Many moons ago, we had a thread called "Breathkillers".  We had another called "Unique and Great Sandwiches.  There were many great sandwich ideas and recipes in those threads.  So, I'm revisiting the idea with the following sandwich that I created this morning.  But be aware, it's scary.
I was in the mood for something different this morning and tried ingredients that seemed interesting, if strange playmates.  But the sandwich turned out quite good, and definitely qualifies as a breath-killer.  You will just have to take my word for this, that the individual parts compliment each other, and keep each from overpowering the sandwich.  But you will look at this and wonder; "Is this guy crazy!"

I'm not sure what to call this beast, but here are the ingredients:

*1 ripe Haas Avacodo
*3 tbs. finely diced onion
*1 large clove garlic, finely diced
*1 tsp. lemmon juice
*2 tbs. Sriracha Hot Sauce
*Extra, extra sharp Cheddar Cheese, freshly sliced and enough to cover a  
  bread slice
3 slices good liverwurst
2 slices whole wheat bread, toasted.

Combine the avacodo, onion, garlic, lemmon juice, and notsauce together in a bowl.  Mash with a fork until smooth.  Slather this intense guacomole onto one slice of toasted bread.  Top with cheese slices, then with the liverwurst.  Cover with the second toast slice.  Enjoy.

This sandwich is garunteed to either awaken your taste buds, or kill them.  Even milk did little to calm down the palate after munching this sandwich.  But as I said, it tasted pretty good.  I'd eat it again, but not for a week or two.

This might be one of my "challenge" sandwiches, you know, the kind you bet your buddy that he or she can't eat.  But you might be suprized.  They may ask for a second one.

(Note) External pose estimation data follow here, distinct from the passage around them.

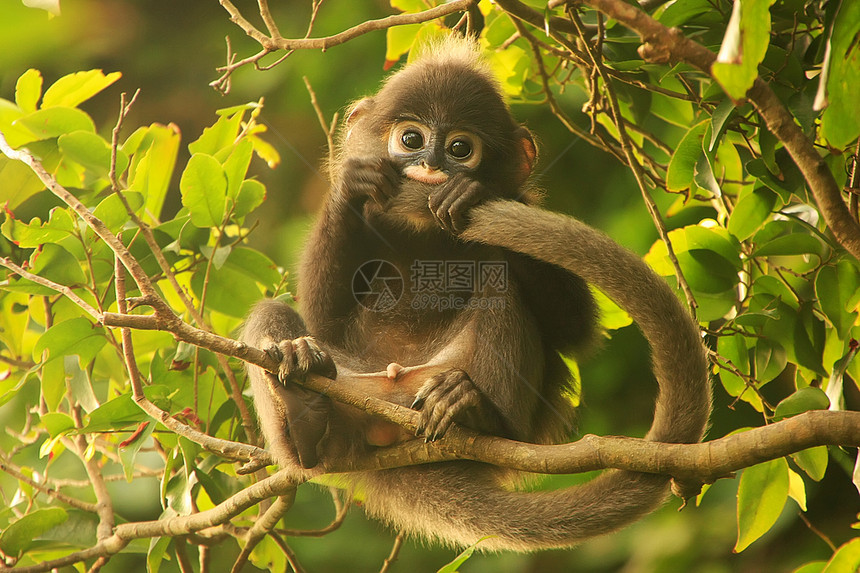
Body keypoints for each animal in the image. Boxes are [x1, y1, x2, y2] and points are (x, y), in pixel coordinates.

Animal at [239, 35, 708, 548]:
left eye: (460, 148)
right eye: (411, 139)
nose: (431, 165)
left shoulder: (522, 202)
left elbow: (574, 330)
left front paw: (470, 195)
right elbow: (325, 318)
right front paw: (353, 186)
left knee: (503, 294)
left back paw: (473, 410)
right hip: (353, 392)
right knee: (275, 320)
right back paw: (303, 405)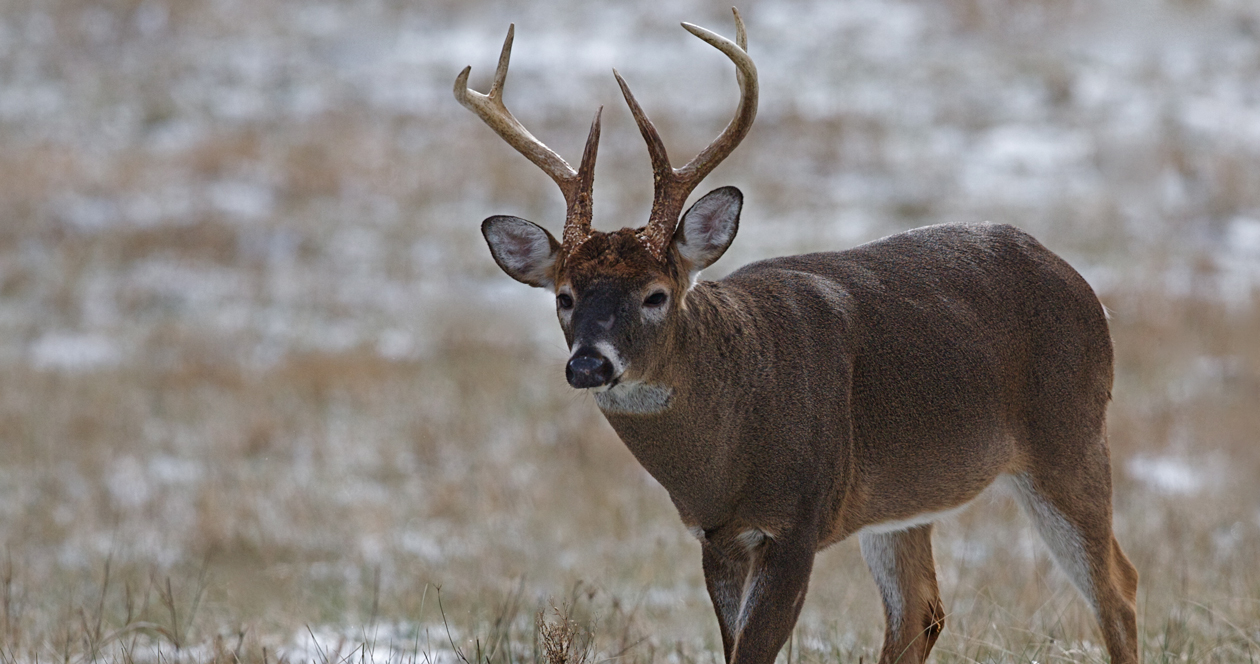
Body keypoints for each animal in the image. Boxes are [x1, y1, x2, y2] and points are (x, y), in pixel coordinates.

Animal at [456, 10, 1144, 664]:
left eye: (656, 294)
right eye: (564, 297)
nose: (589, 365)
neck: (728, 441)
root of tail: (1085, 287)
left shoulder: (799, 516)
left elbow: (753, 652)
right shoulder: (717, 535)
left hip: (1070, 435)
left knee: (1119, 585)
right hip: (906, 496)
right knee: (921, 612)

Seeeeeeya; Goodweed of the North


----------



## larry_stewart (Nov 20, 2009)

I can definitely see it ( up until the liverwurst, since Im a vegetarian).  Actually, last night for dinner I had an avocado sandwich, not nearly as extreme ( or breathkiller) as yours was.  Just sliced avocado + chopped onion + a little salt on a keiser roll.  I had a friend from el salvador who would also chop a hard boiled egg and include that on the same sandwich.    I like the cheddar cheese addition.  I may include that next time around.


----------



## GrillingFool (Nov 20, 2009)

Oh yeah, that sounds really good!
Really really good!


----------



## Elf (Nov 21, 2009)

If you are a liverwurst fan, this doesn't sound bad.


----------



## stinemates (Dec 8, 2009)

You had me until the wheat sliced bread.

Sliced bread on such a mountain of/wet ingredients screams soggy, even toasted.

I'd love to try it on a good san francisco baguette, though!


----------